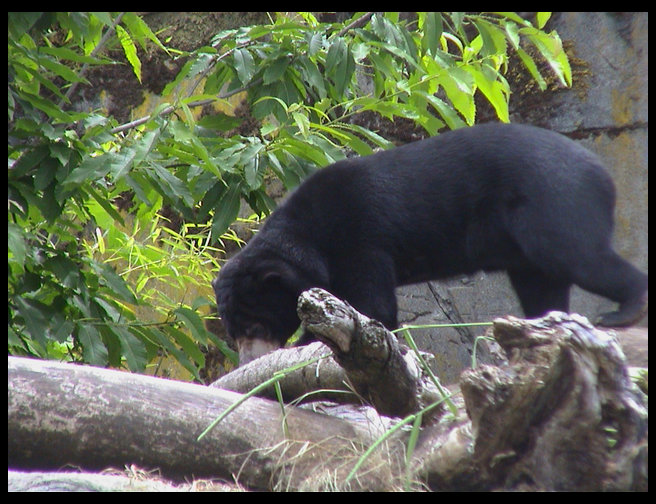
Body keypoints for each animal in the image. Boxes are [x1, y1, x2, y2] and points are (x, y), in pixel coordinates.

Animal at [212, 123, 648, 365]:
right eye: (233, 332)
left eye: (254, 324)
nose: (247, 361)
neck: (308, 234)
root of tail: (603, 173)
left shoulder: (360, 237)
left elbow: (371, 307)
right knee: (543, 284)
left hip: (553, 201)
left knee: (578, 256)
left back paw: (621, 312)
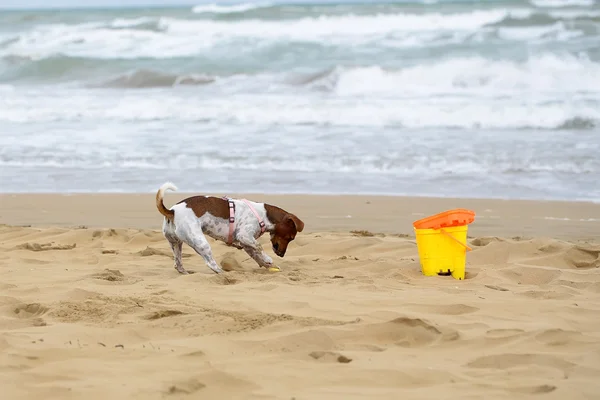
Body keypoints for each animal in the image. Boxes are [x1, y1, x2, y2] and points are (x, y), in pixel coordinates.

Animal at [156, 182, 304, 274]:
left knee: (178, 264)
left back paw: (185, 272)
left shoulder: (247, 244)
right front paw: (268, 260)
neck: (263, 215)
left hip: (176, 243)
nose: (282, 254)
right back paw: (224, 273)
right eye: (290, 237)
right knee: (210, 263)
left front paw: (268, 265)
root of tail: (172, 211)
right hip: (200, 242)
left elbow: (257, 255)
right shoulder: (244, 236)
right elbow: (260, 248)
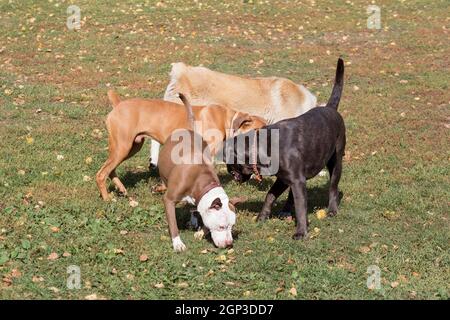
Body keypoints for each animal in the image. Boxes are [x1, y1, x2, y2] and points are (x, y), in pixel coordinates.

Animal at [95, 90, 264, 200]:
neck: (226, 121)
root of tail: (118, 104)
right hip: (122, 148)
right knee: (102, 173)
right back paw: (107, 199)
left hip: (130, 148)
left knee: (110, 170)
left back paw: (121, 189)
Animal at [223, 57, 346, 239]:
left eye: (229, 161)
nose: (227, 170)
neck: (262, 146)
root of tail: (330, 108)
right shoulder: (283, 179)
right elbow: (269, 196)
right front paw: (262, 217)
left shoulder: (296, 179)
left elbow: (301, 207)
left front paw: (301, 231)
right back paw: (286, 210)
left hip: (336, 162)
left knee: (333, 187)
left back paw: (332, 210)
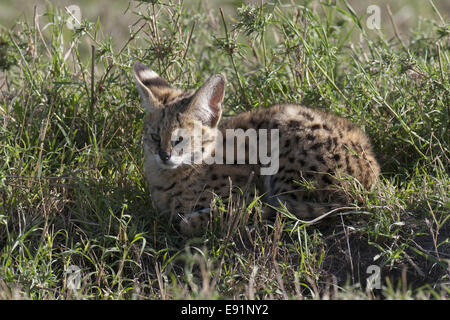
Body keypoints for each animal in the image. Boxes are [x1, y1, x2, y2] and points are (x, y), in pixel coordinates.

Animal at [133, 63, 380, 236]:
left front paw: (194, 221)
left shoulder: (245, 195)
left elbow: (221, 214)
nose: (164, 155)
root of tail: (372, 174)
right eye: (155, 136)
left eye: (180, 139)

WORK INSTRUCTIONS:
I would like the data above transcribed exactly, with its pictures left out.

SOLUTION:
Body keypoints for each animal in the image. Boxes are [x1, y1, x2, y2] and points are (x, y), in pixel coordinates.

Animal at [212, 123, 648, 365]:
right eye: (233, 332)
left eye: (254, 324)
nose: (247, 361)
neck: (308, 234)
root of tail: (603, 173)
left shoulder: (360, 237)
left elbow: (371, 307)
right knee: (543, 284)
left hip: (553, 201)
left knee: (578, 256)
left back paw: (621, 312)
Body keypoints for each animal in the image. Boxes are [x1, y1, x2, y2] and points are (x, y), in pixel coordinates.

Animal at [156, 182, 304, 274]:
left knee: (178, 264)
left back paw: (185, 272)
left shoulder: (247, 244)
right front paw: (268, 260)
neck: (263, 215)
left hip: (176, 243)
nose: (282, 254)
right back paw: (224, 273)
right eye: (290, 237)
right knee: (210, 263)
left front paw: (268, 265)
root of tail: (172, 211)
right hip: (200, 242)
left elbow: (257, 255)
right shoulder: (244, 236)
right elbow: (260, 248)
Body keypoints for each animal in the image. Boxes are [x1, y1, x2, y2] and points are (x, y), in pixel coordinates.

Animal at [95, 90, 264, 200]:
neck: (226, 121)
root of tail: (118, 104)
right hip: (122, 148)
right knee: (102, 173)
right back paw: (107, 199)
left hip: (130, 148)
left knee: (110, 170)
left back paw: (121, 189)
Animal at [223, 57, 346, 239]:
left eye: (229, 161)
nose: (227, 170)
neck: (262, 146)
root of tail: (330, 108)
right shoulder: (283, 179)
right elbow: (269, 196)
right front paw: (262, 217)
left shoulder: (296, 179)
left elbow: (301, 207)
left front paw: (301, 231)
right back paw: (286, 210)
left hip: (336, 162)
left knee: (333, 187)
left back paw: (332, 210)
Body keypoints for each animal in the image. Boxes are [x1, y1, x2, y2] and points are (x, y), in pixel coordinates.

Animal at [133, 63, 380, 236]:
left front paw: (194, 221)
left shoulder: (245, 195)
left elbow: (221, 214)
nose: (164, 155)
root of tail: (372, 174)
right eye: (155, 136)
left eye: (180, 139)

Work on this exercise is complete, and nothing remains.